Rombak Aturan Konservatif, Butuh Peran Generasi Muda
Menuju Negara Normal, Jepang Menginter pretasi Ulang Konstitusi (2-Habis)
PERDANA Menteri (PM) Jepang Shinzo Abe memaparkan generasi ideal. Referensinya adalah masyarakat Jepang sebelum Perang Dunia II. Yakni, Jepang yang konservatif. Tapi, masyarakat modern menolaknya. Itu pemaparan Mie Oba PhD, pengamat politik dari Jepang, setelah memberikan kuliah umum di Universitas Airlangga (Unair), Surabaya, Kamis (22/3)
Seberapa konservatifkah partai pemerintah dalam pandangan Anda?
Sangat konservatif. Kalau boleh, saya lebih suka menyebutnya ultrakonservatif. Pandangan mereka tentang pernikahan, misalnya. Seorang perempuan yang sudah menikah harus mengubah nama keluarganya menjadi sama dengan nama keluarga suaminya. Itu konyol. Tapi, bagi pemerintah, seperti itulah yang benar.
Pemerintah memegang teguh prinsip bahwa satu nama keluarga dalam rumah tangga adalah simbol kerukunan. Penyatuan nama keluarga itu menjadi lambang keutuhan rumah tangga. Sebaliknya, dua nama keluarga dalam sebuah rumah tangga hanya akan mendatangkan perpecahan. Paham yang tidak masuk akal. Hahaha.
Oh ya. LDP (Liberal Democratic Party, partai berkuasa, Red) juga cenderung mendorong kaum perempuan untuk menikah dengan pria Jepang. Dengan demikian, nama keluarga mereka tetaplah Jepang. Imbauan yang menurut saya sangatlah kolot.
Bagaimana tanggapan masya- rakat Jepang?
Tentu saja, lebih banyak yang tidak sepakat. Itu aturan yang old-fashioned (kuno). Ketinggalan zaman.
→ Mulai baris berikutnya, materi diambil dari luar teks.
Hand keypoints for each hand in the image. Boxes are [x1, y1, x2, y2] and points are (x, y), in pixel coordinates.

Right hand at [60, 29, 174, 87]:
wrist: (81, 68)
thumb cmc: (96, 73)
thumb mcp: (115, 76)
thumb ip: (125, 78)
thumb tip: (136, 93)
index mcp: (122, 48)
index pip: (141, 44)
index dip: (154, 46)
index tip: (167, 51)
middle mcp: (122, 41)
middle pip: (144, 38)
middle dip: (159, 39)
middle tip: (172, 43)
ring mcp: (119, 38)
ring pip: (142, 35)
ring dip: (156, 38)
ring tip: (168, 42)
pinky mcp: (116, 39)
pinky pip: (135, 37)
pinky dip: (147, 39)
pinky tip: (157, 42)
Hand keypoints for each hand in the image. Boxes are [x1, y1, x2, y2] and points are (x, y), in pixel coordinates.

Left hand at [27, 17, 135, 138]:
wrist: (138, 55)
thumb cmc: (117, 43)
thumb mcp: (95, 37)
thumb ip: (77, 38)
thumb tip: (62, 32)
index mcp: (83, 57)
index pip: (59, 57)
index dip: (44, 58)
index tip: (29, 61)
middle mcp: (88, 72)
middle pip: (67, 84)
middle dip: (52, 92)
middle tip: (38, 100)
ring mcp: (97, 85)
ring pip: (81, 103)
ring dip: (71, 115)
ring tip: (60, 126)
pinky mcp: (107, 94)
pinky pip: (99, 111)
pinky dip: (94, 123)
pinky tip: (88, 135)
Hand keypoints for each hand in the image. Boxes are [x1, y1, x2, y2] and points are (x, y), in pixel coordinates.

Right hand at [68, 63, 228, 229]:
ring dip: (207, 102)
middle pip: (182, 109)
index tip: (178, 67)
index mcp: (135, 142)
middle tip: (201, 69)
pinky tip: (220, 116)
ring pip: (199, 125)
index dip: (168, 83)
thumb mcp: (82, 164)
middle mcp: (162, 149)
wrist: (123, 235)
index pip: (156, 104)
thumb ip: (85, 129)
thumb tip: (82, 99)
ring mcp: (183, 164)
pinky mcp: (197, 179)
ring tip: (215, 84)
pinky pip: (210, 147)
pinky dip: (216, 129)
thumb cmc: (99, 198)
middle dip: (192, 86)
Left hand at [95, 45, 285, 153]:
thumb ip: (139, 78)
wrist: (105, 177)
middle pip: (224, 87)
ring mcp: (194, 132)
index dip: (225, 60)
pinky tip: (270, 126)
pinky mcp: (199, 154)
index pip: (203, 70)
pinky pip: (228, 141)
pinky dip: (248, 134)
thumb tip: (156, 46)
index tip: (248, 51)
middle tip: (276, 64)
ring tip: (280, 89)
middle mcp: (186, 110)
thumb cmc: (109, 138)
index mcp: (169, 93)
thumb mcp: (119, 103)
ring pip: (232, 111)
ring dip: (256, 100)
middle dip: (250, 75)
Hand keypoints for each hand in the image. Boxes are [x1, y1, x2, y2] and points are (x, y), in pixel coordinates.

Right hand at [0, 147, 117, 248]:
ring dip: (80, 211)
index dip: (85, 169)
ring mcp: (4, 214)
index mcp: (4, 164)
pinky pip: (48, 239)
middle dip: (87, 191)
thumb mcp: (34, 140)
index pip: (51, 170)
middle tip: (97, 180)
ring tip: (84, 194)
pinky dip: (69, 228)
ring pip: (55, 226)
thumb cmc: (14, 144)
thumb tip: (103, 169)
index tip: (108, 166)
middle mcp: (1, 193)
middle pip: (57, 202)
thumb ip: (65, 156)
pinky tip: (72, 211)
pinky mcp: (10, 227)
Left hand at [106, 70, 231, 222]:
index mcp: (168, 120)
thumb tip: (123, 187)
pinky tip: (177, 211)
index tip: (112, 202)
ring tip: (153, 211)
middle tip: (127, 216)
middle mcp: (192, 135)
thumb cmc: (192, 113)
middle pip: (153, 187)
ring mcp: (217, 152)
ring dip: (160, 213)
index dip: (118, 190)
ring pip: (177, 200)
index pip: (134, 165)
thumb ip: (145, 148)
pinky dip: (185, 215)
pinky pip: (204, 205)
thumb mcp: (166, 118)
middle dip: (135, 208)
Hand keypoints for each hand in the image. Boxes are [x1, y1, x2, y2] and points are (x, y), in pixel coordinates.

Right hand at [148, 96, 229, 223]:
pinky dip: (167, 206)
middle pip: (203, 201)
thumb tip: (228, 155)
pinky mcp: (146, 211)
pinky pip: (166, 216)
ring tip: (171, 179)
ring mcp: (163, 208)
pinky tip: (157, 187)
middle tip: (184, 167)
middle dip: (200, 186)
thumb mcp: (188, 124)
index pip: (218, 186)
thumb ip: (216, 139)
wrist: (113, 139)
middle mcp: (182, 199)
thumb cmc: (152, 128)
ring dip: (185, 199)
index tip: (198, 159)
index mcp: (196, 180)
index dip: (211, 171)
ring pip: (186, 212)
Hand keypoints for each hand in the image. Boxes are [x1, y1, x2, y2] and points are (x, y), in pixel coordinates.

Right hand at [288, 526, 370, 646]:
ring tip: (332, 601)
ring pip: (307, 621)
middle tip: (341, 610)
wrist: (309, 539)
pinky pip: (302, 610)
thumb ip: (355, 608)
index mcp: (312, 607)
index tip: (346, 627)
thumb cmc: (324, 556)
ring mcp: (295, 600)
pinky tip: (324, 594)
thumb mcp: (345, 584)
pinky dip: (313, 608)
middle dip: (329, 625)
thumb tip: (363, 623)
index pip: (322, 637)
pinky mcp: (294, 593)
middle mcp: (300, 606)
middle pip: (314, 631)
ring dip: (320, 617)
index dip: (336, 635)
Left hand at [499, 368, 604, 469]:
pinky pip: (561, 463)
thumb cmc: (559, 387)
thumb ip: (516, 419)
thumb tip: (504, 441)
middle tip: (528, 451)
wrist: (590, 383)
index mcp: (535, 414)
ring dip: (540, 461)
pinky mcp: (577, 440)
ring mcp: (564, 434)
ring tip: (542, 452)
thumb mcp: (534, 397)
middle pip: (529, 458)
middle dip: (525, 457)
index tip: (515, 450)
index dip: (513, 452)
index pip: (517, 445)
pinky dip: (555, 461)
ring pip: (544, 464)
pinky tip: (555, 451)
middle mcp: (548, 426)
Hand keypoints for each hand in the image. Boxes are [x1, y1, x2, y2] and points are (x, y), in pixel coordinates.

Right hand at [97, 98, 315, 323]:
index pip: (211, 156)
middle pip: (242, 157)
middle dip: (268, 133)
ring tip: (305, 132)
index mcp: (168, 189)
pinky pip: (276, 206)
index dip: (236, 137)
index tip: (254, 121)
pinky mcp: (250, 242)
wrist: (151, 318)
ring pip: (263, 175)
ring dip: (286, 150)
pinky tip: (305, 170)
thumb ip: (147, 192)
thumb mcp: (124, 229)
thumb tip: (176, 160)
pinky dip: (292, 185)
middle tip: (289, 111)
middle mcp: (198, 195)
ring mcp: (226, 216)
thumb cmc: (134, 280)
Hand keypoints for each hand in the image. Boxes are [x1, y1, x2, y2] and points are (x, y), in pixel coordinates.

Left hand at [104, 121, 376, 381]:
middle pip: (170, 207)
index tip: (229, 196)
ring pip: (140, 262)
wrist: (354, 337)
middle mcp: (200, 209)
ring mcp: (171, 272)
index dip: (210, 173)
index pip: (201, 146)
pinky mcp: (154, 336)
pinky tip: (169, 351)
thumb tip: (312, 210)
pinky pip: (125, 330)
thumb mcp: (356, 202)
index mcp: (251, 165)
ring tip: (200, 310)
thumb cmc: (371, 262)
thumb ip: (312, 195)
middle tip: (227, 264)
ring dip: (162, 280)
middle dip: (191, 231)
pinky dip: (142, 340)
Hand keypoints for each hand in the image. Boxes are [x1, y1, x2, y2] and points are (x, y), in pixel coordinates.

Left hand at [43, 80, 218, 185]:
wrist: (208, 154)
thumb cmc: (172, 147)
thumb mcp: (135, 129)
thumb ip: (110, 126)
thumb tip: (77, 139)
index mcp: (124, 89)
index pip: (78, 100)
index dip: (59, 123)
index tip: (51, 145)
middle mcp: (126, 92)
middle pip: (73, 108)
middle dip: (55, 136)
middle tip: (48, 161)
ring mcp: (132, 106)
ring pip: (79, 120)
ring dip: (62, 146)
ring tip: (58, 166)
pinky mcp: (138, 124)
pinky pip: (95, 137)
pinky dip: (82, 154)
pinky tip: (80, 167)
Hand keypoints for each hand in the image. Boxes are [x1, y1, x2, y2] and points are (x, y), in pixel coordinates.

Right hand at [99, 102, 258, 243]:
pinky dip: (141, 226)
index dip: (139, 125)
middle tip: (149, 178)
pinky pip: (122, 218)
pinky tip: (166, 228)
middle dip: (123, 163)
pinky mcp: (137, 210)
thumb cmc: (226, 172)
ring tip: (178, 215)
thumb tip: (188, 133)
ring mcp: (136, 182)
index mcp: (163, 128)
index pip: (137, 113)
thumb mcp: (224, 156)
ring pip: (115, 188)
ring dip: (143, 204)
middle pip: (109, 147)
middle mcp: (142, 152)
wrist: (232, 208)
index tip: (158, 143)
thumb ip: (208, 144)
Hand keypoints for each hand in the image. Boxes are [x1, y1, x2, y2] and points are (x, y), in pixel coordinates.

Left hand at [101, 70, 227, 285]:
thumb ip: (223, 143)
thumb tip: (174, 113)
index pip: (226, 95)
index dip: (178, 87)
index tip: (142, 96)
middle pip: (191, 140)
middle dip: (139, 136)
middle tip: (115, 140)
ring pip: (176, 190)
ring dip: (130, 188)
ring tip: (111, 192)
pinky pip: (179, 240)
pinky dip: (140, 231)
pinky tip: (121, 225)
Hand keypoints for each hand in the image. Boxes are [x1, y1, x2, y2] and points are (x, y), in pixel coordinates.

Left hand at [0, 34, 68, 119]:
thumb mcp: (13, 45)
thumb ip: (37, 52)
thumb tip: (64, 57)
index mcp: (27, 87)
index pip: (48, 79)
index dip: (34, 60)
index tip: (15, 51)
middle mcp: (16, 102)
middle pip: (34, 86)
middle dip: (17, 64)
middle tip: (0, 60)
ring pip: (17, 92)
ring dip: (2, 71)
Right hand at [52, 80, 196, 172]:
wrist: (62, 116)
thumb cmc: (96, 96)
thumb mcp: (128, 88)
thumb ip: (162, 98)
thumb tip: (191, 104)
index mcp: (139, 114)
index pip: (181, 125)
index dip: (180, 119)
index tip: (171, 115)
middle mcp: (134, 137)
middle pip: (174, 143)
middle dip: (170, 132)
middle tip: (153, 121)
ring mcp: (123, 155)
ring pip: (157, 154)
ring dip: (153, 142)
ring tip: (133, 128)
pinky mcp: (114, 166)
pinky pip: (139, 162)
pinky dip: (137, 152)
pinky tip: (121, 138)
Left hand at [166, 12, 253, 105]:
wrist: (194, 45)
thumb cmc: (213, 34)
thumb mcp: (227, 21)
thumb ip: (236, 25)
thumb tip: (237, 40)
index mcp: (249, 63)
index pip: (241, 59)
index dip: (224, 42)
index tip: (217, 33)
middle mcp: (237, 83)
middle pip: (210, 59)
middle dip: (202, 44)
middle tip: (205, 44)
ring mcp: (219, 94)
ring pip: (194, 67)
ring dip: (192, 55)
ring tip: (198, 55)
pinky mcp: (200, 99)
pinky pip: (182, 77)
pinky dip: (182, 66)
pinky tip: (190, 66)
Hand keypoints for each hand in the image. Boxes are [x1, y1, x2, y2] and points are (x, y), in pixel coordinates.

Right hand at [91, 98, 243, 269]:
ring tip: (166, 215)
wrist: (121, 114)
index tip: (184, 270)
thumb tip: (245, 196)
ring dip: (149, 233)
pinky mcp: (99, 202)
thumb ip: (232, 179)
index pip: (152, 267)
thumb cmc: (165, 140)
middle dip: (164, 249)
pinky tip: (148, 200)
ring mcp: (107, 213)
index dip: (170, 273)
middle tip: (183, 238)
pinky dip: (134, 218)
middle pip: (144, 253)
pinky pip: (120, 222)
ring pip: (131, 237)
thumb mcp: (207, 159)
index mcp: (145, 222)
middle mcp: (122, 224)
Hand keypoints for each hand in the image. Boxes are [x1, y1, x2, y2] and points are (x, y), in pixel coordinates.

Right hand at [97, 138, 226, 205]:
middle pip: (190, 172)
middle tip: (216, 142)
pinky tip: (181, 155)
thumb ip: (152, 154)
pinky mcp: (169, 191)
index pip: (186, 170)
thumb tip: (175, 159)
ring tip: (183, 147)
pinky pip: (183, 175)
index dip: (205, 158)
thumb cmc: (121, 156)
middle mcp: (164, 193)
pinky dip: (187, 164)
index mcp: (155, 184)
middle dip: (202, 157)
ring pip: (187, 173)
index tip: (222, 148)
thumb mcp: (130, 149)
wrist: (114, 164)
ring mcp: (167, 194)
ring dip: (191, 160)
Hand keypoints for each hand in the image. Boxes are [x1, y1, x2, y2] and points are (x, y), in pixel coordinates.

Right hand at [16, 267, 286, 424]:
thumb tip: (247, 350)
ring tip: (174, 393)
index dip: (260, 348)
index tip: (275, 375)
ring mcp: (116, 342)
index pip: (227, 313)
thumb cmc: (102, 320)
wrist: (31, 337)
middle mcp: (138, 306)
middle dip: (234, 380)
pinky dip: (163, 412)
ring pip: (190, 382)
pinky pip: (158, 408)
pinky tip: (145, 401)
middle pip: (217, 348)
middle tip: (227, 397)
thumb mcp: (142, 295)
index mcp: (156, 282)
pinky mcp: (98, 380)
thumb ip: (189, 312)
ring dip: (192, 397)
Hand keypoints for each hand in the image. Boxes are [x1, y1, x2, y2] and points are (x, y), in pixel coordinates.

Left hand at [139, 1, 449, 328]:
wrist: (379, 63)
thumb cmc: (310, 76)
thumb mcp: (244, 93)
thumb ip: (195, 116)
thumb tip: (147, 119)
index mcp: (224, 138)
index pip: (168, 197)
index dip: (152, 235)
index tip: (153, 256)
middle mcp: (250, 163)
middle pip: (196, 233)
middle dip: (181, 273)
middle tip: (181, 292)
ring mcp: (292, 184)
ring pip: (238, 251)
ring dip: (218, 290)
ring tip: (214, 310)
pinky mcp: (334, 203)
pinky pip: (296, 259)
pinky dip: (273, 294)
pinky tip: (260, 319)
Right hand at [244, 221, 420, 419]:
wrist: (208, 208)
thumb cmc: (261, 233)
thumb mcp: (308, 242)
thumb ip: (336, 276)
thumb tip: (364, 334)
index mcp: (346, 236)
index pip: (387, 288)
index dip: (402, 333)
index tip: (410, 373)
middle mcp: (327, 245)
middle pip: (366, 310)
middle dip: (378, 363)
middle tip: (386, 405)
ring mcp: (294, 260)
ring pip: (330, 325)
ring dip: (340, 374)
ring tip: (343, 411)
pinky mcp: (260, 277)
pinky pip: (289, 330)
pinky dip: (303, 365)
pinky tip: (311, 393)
Tapi, karena LDP menguasai pemerintahan, aturan itu tetap berlaku.
Apa lagi masalah sosialnya? Aging society. Generasi lanjut usia yang jumlahnya jauh lebih besar ketimbang generasi muda. Dalam bidang politik, mereka menjadi suara mayoritas. Mereka pula yang membuat LDP dan paham ultra konservatif nya bertahan.
Sayang, generasi muda Jepang terlalu cuek. Mereka cenderung mengabaikan fenomena seperti ini. Mereka tidak peduli saat politik Jepang menjadi milik generasi lanjut usia. Mereka juga tidak peduli saat suara mereka tidak didengarkan atau kebutuhan mereka tidak disediakan.
Pekan lalu Jepang mengumumkan rencana untuk memajukan batas usia warga dewasa sebanyak dua tahun. Dari 20 tahun menjadi 18 tahun. Apakah itu juga ada kaitannya dengan politik?
Pastinya ada. Saya termasuk yang mendukung usul tersebut. Dengan memudakan usia warga dewasa, suara generasi muda otomatis akan bertambah. Itu bagus untuk mengimbangi suara generasi lanjut usia yang selama ini selalu dominan. Jika jumlah warga dewasa bertambah karena ada lebih banyak anak muda yang masuk kategori tersebut, kepentingan politik Jepang pun akan menjadi lebih muda. Sebagai pengamat politik, saya menyambut baik peluang itu. Yakni, peluang untuk mengikis paham ultrakonservatif.